You don’t want to talk to me. That’s fine. I get that. I’ve been in your shoes before and I understand that at this point, there’s nothing I can say or do that is going to change your mind or make you feel any differently. I know any attempt to is just going to make things worse. I’ve been trying to respect that, so I’ve left you alone for a few months. I hoped that in that time, I’d forget about you, that you’d turn into one of the many nameless, faceless girls that have come and gone in my life. I mean, why wouldn’t you? I only knew you for 2 weeks. Actually, that’s not even true. I didn’t really know you. I still don’t. I met you while getting off the bus. We texted for a while. We had dinner once. That’s who you are to me.

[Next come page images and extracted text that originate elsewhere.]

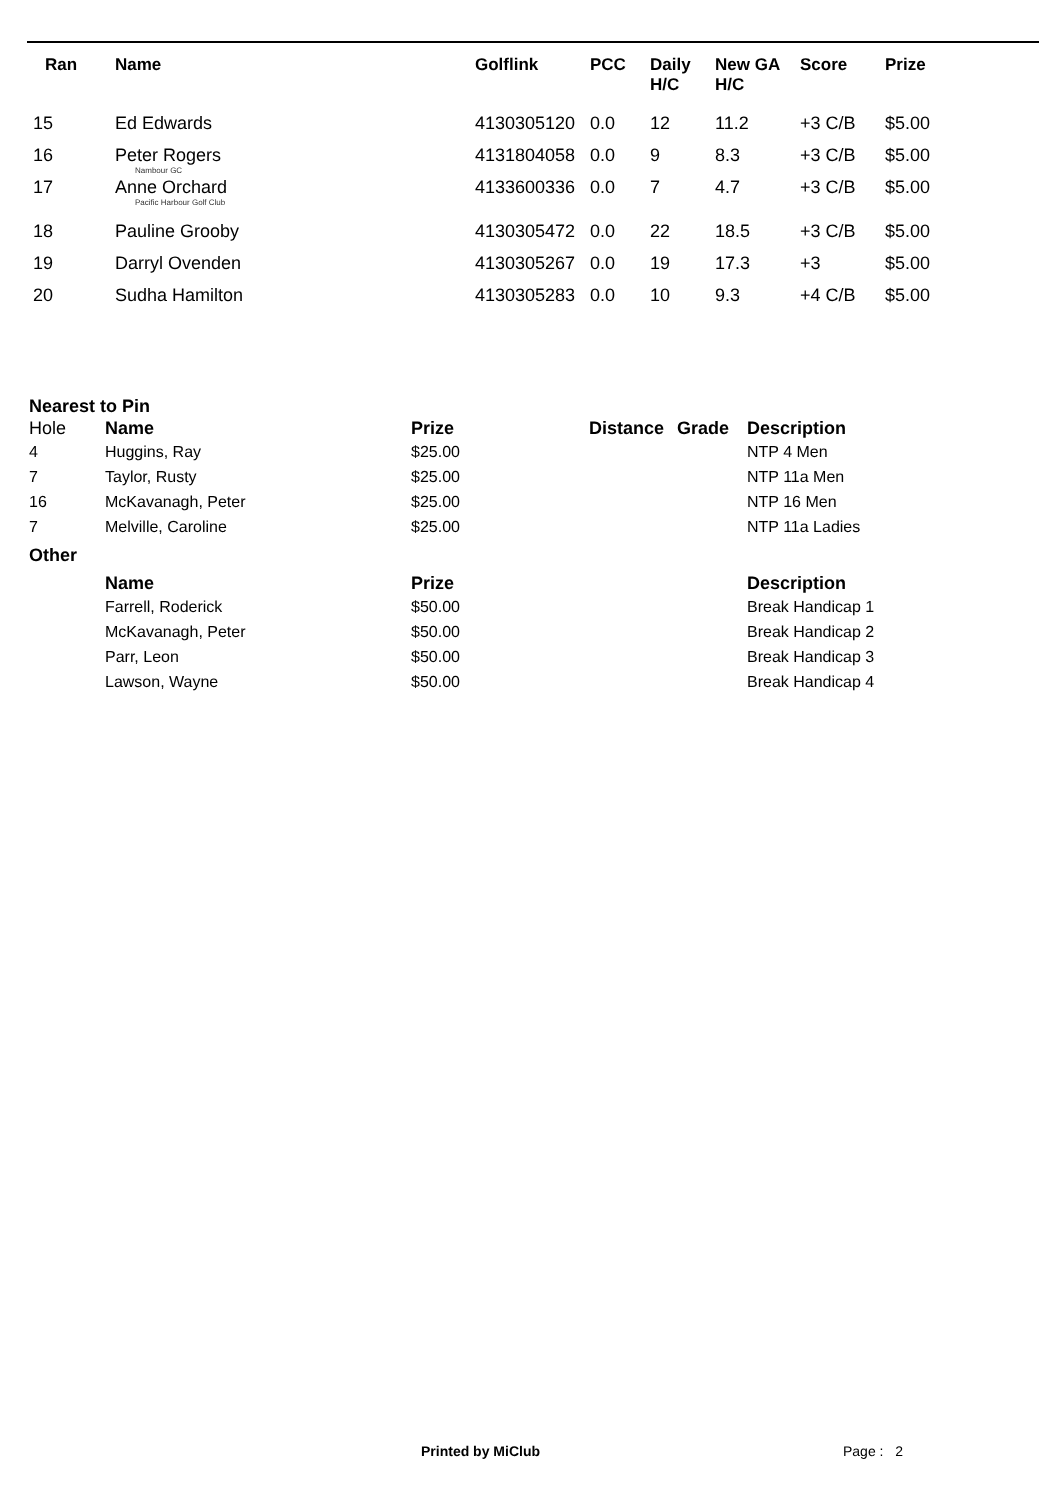| Ran | Name | Golflink | PCC | Daily H/C | New GA H/C | Score | Prize |
| --- | --- | --- | --- | --- | --- | --- | --- |
| 15 | Ed Edwards | 4130305120 | 0.0 | 12 | 11.2 | +3 C/B | $5.00 |
| 16 | Peter Rogers Nambour GC | 4131804058 | 0.0 | 9 | 8.3 | +3 C/B | $5.00 |
| 17 | Anne Orchard Pacific Harbour Golf Club | 4133600336 | 0.0 | 7 | 4.7 | +3 C/B | $5.00 |
| 18 | Pauline Grooby | 4130305472 | 0.0 | 22 | 18.5 | +3 C/B | $5.00 |
| 19 | Darryl Ovenden | 4130305267 | 0.0 | 19 | 17.3 | +3 | $5.00 |
| 20 | Sudha Hamilton | 4130305283 | 0.0 | 10 | 9.3 | +4 C/B | $5.00 |
| Nearest to Pin | | | | | |
| Hole | Name | Prize | Distance | Grade | Description |
| 4 | Huggins, Ray | $25.00 | | | NTP 4 Men |
| 7 | Taylor, Rusty | $25.00 | | | NTP 11a Men |
| 16 | McKavanagh, Peter | $25.00 | | | NTP 16 Men |
| 7 | Melville, Caroline | $25.00 | | | NTP 11a Ladies |
| Other | | | | | |
| | Name | Prize | | | Description |
| | Farrell, Roderick | $50.00 | | | Break Handicap 1 |
| | McKavanagh, Peter | $50.00 | | | Break Handicap 2 |
| | Parr, Leon | $50.00 | | | Break Handicap 3 |
| | Lawson, Wayne | $50.00 | | | Break Handicap 4 |
Printed by MiClub Page : 2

But for some reason beyond my understanding, I can’t stop thinking about you. I went through all the motions: Deleted our texts, deleted your number, deleted you off Facebook. There’s nothing left in my life that would remind me of you. Yet here you are, still in my head, and here I am, on lettersillneversend.com writing anonymously to you, trying to find some way to make it all stop hurting. I’ve been trying to figure out why that is. Maybe there was a real connection between us, however shortlived it was. Maybe you were genuinely more interesting than the airheads I come across every day and every night I’m out. Maybe it’s just my confusion with how and why it all ended so fast. I never understood what happened, in which split second I turned back into a nobody to you. I don’t know what to regret, what to apologize for, what to do differently the next time I meet a girl as amazing as you. And you don’t want to tell me. I don’t know if it was one concrete thing, everything, nothing…

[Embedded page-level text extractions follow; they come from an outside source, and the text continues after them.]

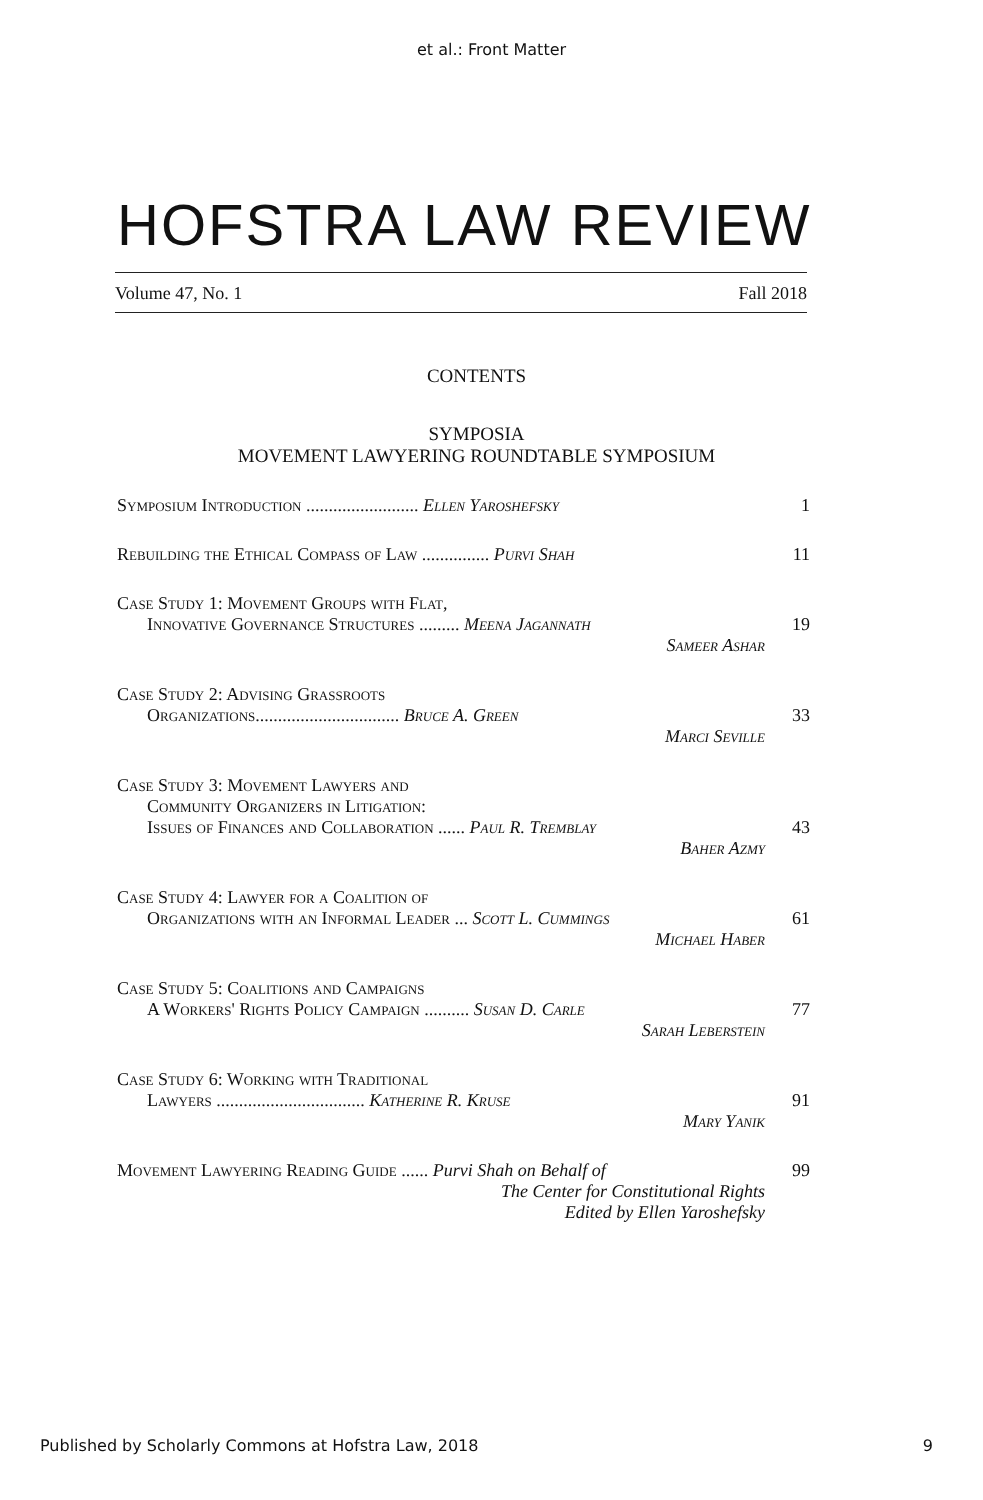et al.: Front Matter
HOFSTRA LAW REVIEW
Volume 47, No. 1 Fall 2018
CONTENTS
SYMPOSIA
MOVEMENT LAWYERING ROUNDTABLE SYMPOSIUM
Symposium Introduction ......................... Ellen Yaroshefsky
1
Rebuilding the Ethical Compass of Law ............... Purvi Shah
11
Case Study 1: Movement Groups with Flat,
Innovative Governance Structures ......... Meena Jagannath
Sameer Ashar
19
Case Study 2: Advising Grassroots
Organizations................................ Bruce A. Green
Marci Seville
33
Case Study 3: Movement Lawyers and
Community Organizers in Litigation:
Issues of Finances and Collaboration ...... Paul R. Tremblay
Baher Azmy
43
Case Study 4: Lawyer for a Coalition of
Organizations with an Informal Leader ... Scott L. Cummings
Michael Haber
61
Case Study 5: Coalitions and Campaigns
A Workers' Rights Policy Campaign .......... Susan D. Carle
Sarah Leberstein
77
Case Study 6: Working with Traditional
Lawyers ................................. Katherine R. Kruse
Mary Yanik
91
Movement Lawyering Reading Guide ...... Purvi Shah on Behalf of
The Center for Constitutional Rights
Edited by Ellen Yaroshefsky
99
Published by Scholarly Commons at Hofstra Law, 2018 9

You told me I don’t listen when you say no. Is that really it? I thought we had a fun date, so I tried to kiss you at the end of the night. You said no, but I went in anyways. I liked you, and I’ve had relationships ruined from inaction before, and I didn’t want that to happen again. On top of that, there was so much advice from so many people swirling around in my head that I didn’t know what to do. Once I saw you really didn’t want to, I pulled back. I shouldn’t have gone for it, and I should have apologized the next time we spoke instead of acting cocky, but I was hurt and shocked by the way you completely rejected me and I responded in the wrong way. Next thing I know, you’re telling me I better stop talking to you and leave you alone.
I’m apologizing for everything now, when it’s far too late and when you aren’t even listening. To you, and to anyone reading, that’s probably worth nothing, but it means something to me, and I guess in some sense, that’s important too.
I wish I never took advice from anyone, and I wish we could start over. But I did, and we can’t, so along with “I’m sorry”, I’m saying “Goodbye”, and maybe “I love you”, but I didn’t get to know you well enough to be sure.
I wish that I never made you disappear from my life, but you’re already gone, and all that’s left is that memory of the girl from the bus. Sadly, all I can hope now is that that disappears soon too.
I still wish you all the happiness in the world. I’m sorry I wasn’t the one that could give it to you.